La Norvège a une nouvelle ministre de la santé dont la méthode est à tout le moins originale : considérant peut-être que le moral du patient prime sur tout, elle incite ses administrés à boire, fumer et manger de la bonne viande bien rouge. Qui a dit “on veut la même ?”.
Le nom de l’ortie
Sylvi Listhaug : si nous voulions céder à la facilité, nous vous aurions bien dit “retenez ce nom”, mais, comme tous les patronymes scandinaves, nous savons qu’il est difficile à retenir, pour nous autres, locuteurs gréco-romains. Tout aussi compliqué à retenir que Erna Solberg. Mais, vous demanderez-vous légitimement, qui sont ces personnes ?
Mme Solberg est la Première ministre norvégienne, et elle vient de nommer Sylvi Listhaug Ministre de la santé. D’accord, mais en quoi ces miscellanées politiques nordiques nous intéressent-elles ? Et bien, la fraîchement émoulue Ministre a un programme que l’on pourra qualifier d’original :
Voilà ce qu’a déclaré la Ministre de la santé à la radio norvégienne. Et, après l’émission, elle s’en est grillée une petite, avant de rentrer au Ministère, parce que Mme Listhaug, elle n’est pas du genre “faites ce que je dis mais pas ce que je fais”.
Et rien ne vaut un bon vieux coup de parler vrai, n’est-ce pas ?
Razzia de rabats-joie
Bien entendu, les réactions n’ont pas tardé à se faire entendre. Tiens, non, encore un lieu commun : des réactions ont bien été exprimées, mais elles ont été couvertes par les manifestations de joie de la foule en liesse. Ainsi que, sans doute, un certain nombre de revendications (“Et la drogue ?” “Et les limitations de vitesses ?” “Et tuer mon voisin qui me colle un ulcère ?” “Et incendier des églises en écoutant du black métal ?” parce qu’après tout, on est en Norvège).
La présidente de la Société norvégienne de lutte contre le cancer, Anne Lise Ryel, a ainsi fait remarquer que beaucoup de gens risquent de prendre ça à la lettre. Pour la double raison que c’est exactement ce qu’ils rêvent qu’on leur dise, et que ça provient d’une autorité.

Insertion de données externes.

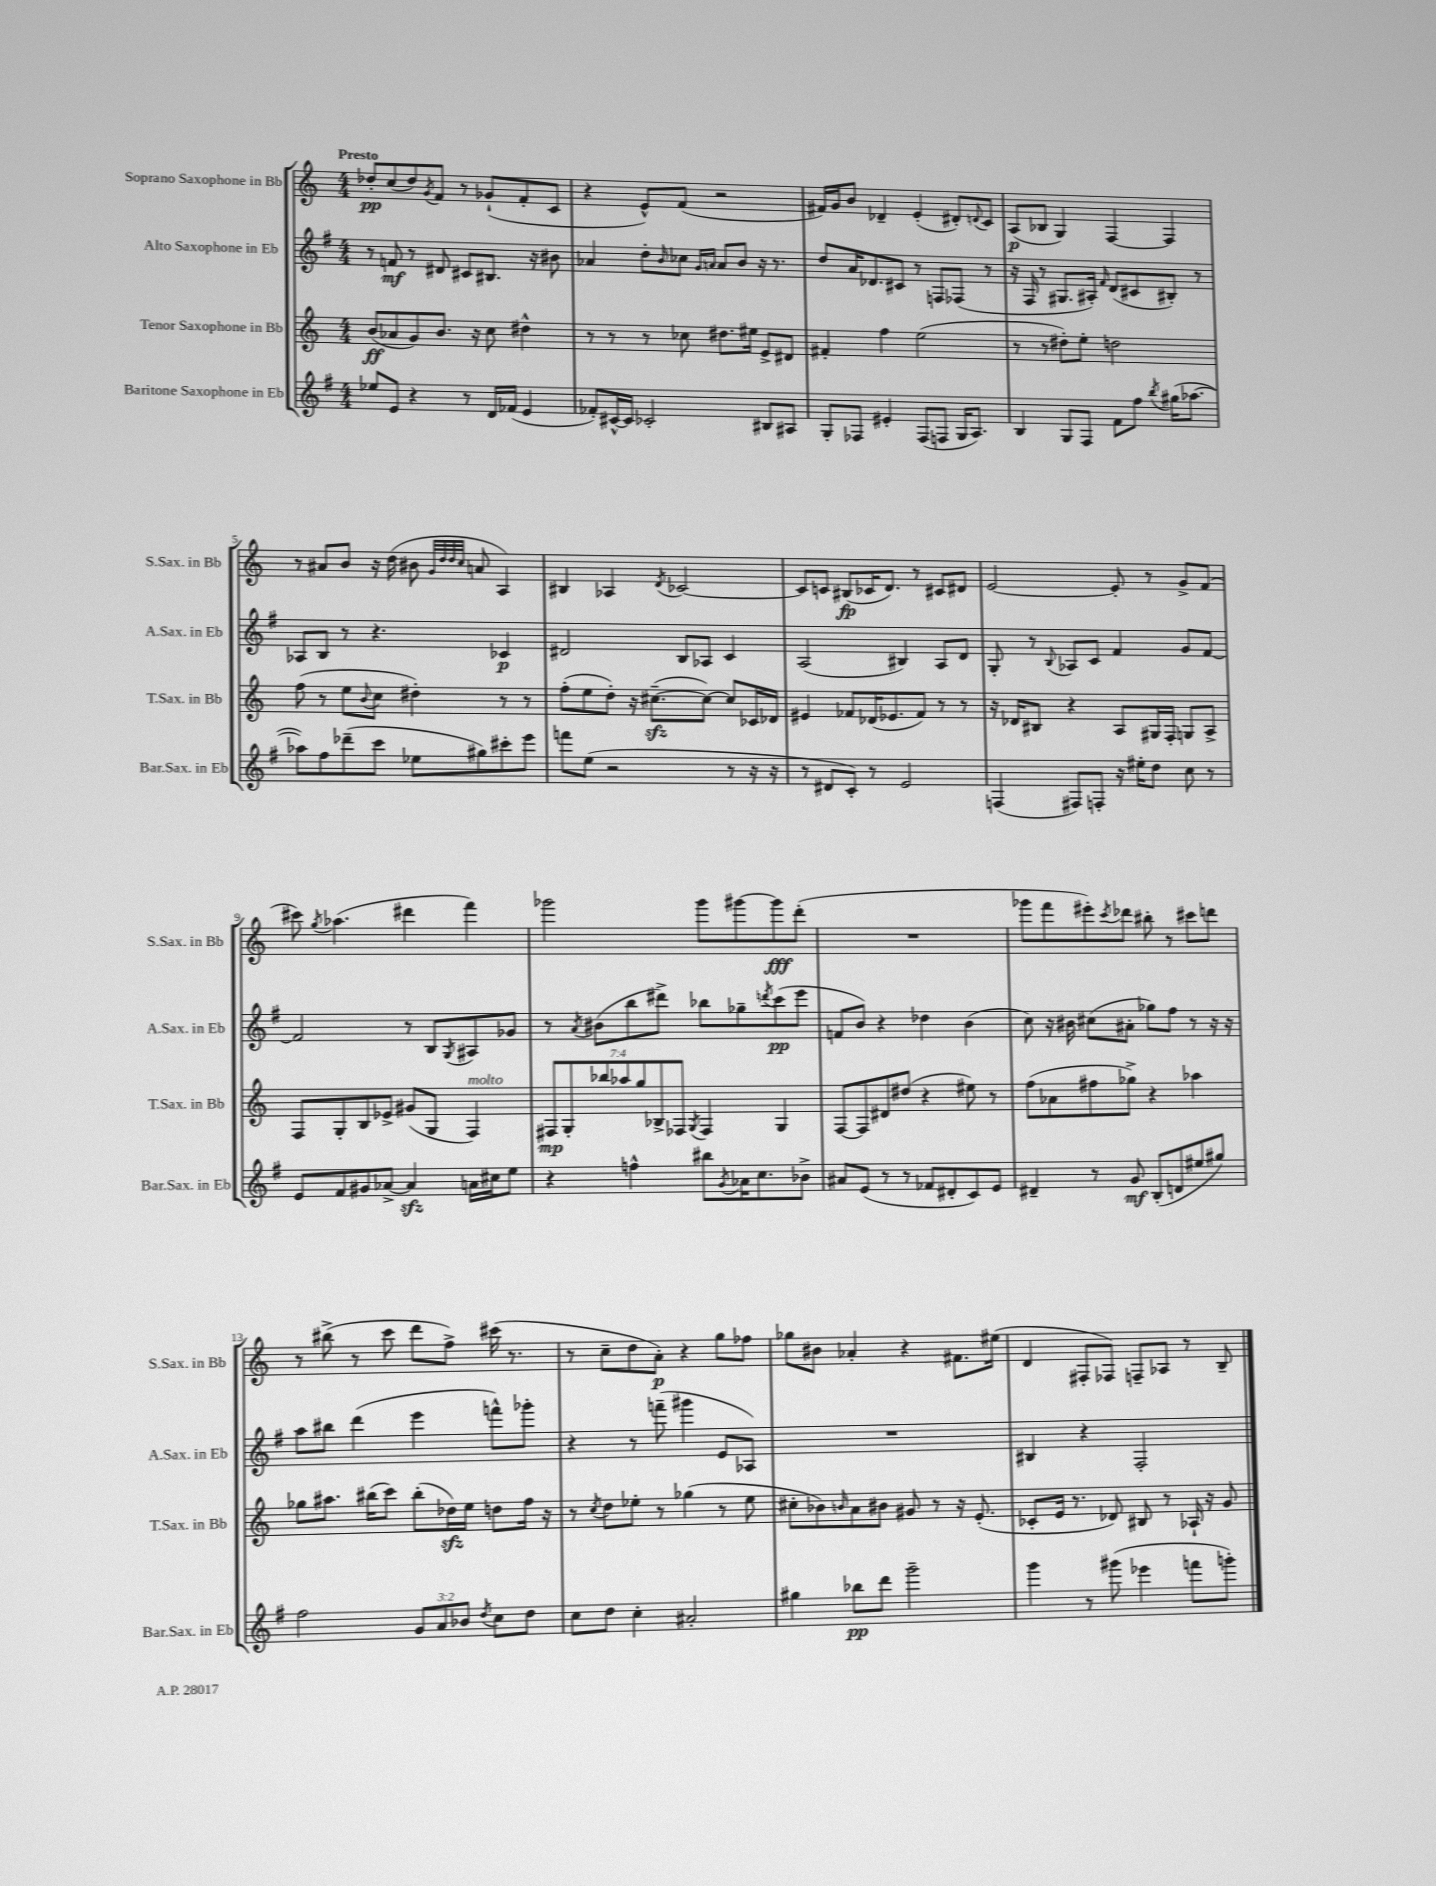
<<
\new StaffGroup <<
\new Staff = "s0" \with { instrumentName = "Soprano Saxophone in Bb" shortInstrumentName = "S.Sax. in Bb" } {
    \clef treble \key c \major \numericTimeSignature \time 4/4 \tempo "Presto"
    des''8-.\pp c''8( des''8) \acciaccatura { g'8 } f'8 r8 ges'8-!( f'8-. c'8 |
    r4 e'8-^) f'8( r2 |
    fis'16) g'16 b'8 des'4-- e'4-.( dis'8-.) \appoggiatura { d'8 } c'8 |
    a8\p( bes8 g4) f4~ f4 |
    r8 ais'8 b'8 r16 d''16( bis'8 \grace { g'32 d''32 d''32 c''32 } a'8 a4) |
    bis4 aes4 \acciaccatura { d'8 } ces'2~ |
    ces'8 c'8 bis8\fp( ces'16 d'8.) r8 cis'8 dis'8 |
    e'2~ e'8-. r8 g'8-> f'8( |
    cis'''8) \acciaccatura { g''8 } aes''4.( dis'''4 f'''4) |
    ges'''2 ges'''8 gis'''8~ gis'''8\fff d'''8-.( |
    R1 |
    ges'''8 f'''8 eis'''8-.) \acciaccatura { c'''8 } des'''8 bis''8-. r8 cis'''8 d'''8 |
    r8 bis''8->( r8 c'''8 d'''8 f''8->) cis'''16( r8. |
    r8 c''8-- d''8 a'8-.\p) r4 g''8 fes''8 |
    ges''8 bis'8 aes'4-. r4 fis'8. eis''16( |
    d'4 fis8-. fes8) f8-- aes8 r8 b8-- \bar "|." |
}
\new Staff = "s1" \with { instrumentName = "Alto Saxophone in Eb" shortInstrumentName = "A.Sax. in Eb" } {
    \clef treble \key g \major \numericTimeSignature \time 4/4
    r8 f'8\mf r8 dis'8 cis'8 bis8. r16 bis'8 |
    aes'4 d''8-. \grace { b'16 } ces''8 \grace { g'16 a'16 } a'8 b'8 r16 r8. |
    d''8 a'16 des'8. cis'8 r8 f8 fes8( r8 |
    r16 fis16 r8 gis8. ais16-.) \grace { fis'16 } d'8( cis'8 bis8-.) r8 |
    aes8 b8 r8 r4. ces'4\p |
    dis'2 b8 aes8 c'4 |
    a2( bis4) a8 d'8 |
    g8-. r8 \appoggiatura { b8 } aes8 c'8 fis'4 g'8 fis'8~ |
    fis'2 r8 b8 \acciaccatura { g8 } ais8 ges'8 |
    r8 \acciaccatura { a'8 } bis'8( b''8 dis'''8->) bes''8 ges''8-- \acciaccatura { d'''8 } c'''8\pp( e'''8 |
    f'8 b'8) r4 des''4 b'4( |
    c''8) r16 bis'16 cis''8( ais'8-. ges''8) fis''8 r8 r16 r16 |
    a''8 bis''8 d'''4( e'''4 f'''8-^) ges'''8-. |
    r4 r8 f'''8--( gis'''4 e'8 aes8) |
    R1 |
    bis4 r4 fis2-. \bar "|." |
}
\new Staff = "s2" \with { instrumentName = "Tenor Saxophone in Bb" shortInstrumentName = "T.Sax. in Bb" } {
    \clef treble \key c \major \numericTimeSignature \time 4/4 \override Staff.TupletNumber.text = #tuplet-number::calc-fraction-text
    b'8\ff( aes'8 g'8) b'8. r16 c''8 dis''4-^ |
    r8 r8 r8 ces''8 dis''8. eis''16 e'8-> dis'8 |
    fis'4-. f''4 e''2( |
    r8 r8 dis''8-.) e''8-. d''2 |
    f''8( r8 e''8 \appoggiatura { b'8 } c''8 dis''4-.) r8 r8 |
    f''8-.( e''8 d''8-.) r16 cis''8.~--\sfz( cis''8~) cis''8 ces'16 des'16 |
    eis'4 fes'8 des'16( ees'8. fes'8) r8 r8 |
    r16 des'16 bis8 r4 a8 gis16 f16-. g8 a8-> |
    f8 g8-. b8 ees'8-> gis'8( g8 f4^\markup { \italic "molto" }) |
    \tuplet 7/4 { fis8\mp g8-. bes''8 aes''8 g''8 bes8-> fes8 } \acciaccatura { g8 } fes4 g4 |
    f8~ f8 dis'8 dis''8( r4 eis''8) r8 |
    f''8( aes'8 fis''8 ges''8->) r4 aes''4 |
    ges''8 ais''8. bis''16( c'''8) bis''8-.( des''16\sfz) e''16 d''8 f''16 r16 |
    r8 \acciaccatura { c''8 } d''8 ees''8-. r8 ges''4( r8 ees''8 |
    cis''8-. bes'8) \grace { b'16 } a'8 bis'8 gis'8 r8 r16 e'8.-.( |
    ces'8-. e'16 r8. des'8) bis8 r8 aes16-! r16 g'8 \bar "|." |
}
\new Staff = "s3" \with { instrumentName = "Baritone Saxophone in Eb" shortInstrumentName = "Bar.Sax. in Eb" } {
    \clef treble \key g \major \numericTimeSignature \time 4/4 \override Staff.TupletNumber.text = #tuplet-number::calc-fraction-text
    ees''8 e'8 r4 r8 d'16 fes'16( e'4 |
    fes'8-.) cis'16~-^ cis'16 ces'2-. bis8 ais8 |
    g8-. fes8 eis'4-. fes8( f8 g16 a8.) |
    b4 g8 fis8 fis'8 fis''8 \acciaccatura { b''8 } gis''16( aes''8.~ |
    aes''8) fis''8 des'''8--( c'''8 ees''8 gis''8) cis'''8-. e'''8 |
    f'''8 e''8( r2 r8 r16 r16 |
    r8 dis'8 c'8-.) r8 e'2 |
    f4( fis8) f8-. r16 eis''16-. d''8 c''8 r8 |
    e'8 fis'8 gis'8 aes'8~-> aes'4\sfz a'16 cis''16 e''8 |
    r4 f''4-^ bis''8 \acciaccatura { g'8 } aes'16 c''8. bes'8-> |
    ais'8 e'8( r8 r8 fes'8 dis'8-. c'8) e'8 |
    dis'4-- r8 g'8\mf b8-.( d'8 eis''8 gis''8) |
    fis''2 \tuplet 3/2 { g'8 a'8 bes'8 } \acciaccatura { d''8 } c''8 d''8 |
    c''8 d''8 c''4-. ais'2-. |
    gis''4 bes''8\pp d'''8 g'''2-- |
    g'''4 r8 gis'''8( ees'''4 f'''8 g'''8-.) \bar "|." |
}
>>
>>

On aurait du mal à imaginer, par exemple en France, Mme Buzyn dire une chose pareille. Du moins, j’ai du mal à l’imaginer. Pour tout vous dire, ça fait deux heures que j’essaie, je n’y arrive pas.
Pas un mot sur le SNUS, par contre, qui est en vente libre là bas, qui est plus consommé que la cigarette et dont l’explosion des ventes sur le marché a coïncidé avec une chute constatable du nombre de cancers du poumon. Pas un mot non plus sur la vape, objet d’une réglementation bizarre : les norvégiens ne peuvent pas acheter de produits nicotinés dans leur pays, mais ils peuvent en acquérir à l’étranger, à condition d’avoir un certificat médical certifiant qu’ils sont en sevrage tabagique.
C’est vrai, à la fin : il ne manquerait plus que les gens insistent pour vivre sainement. Où va le monde ?
Vers une nouvelle carrière
C’est curieux, quand même : je pensai la politique plus compliquée que ça, ce qui m’a tenu éloigné des urnes. Si j’avais su qu’il suffisait de dire aux gens de bouffer du beefsteak la clope au bec en buvant des alcools forts, j’aurai fait carrière. Toutes ces années à payer moi-même ma consommation quotidienne de Kahlua alors que j’aurais pu la facturer au contribuable, c’est déprimant.
Il est temps de conclure cet article. C’est un peu abrupt, certes. Mais ça ne vous est jamais arrivé, à vous, que quelqu’un vous dise quelque chose de tellement idiot que vous ne savez pas quoi répondre ? Ben voilà.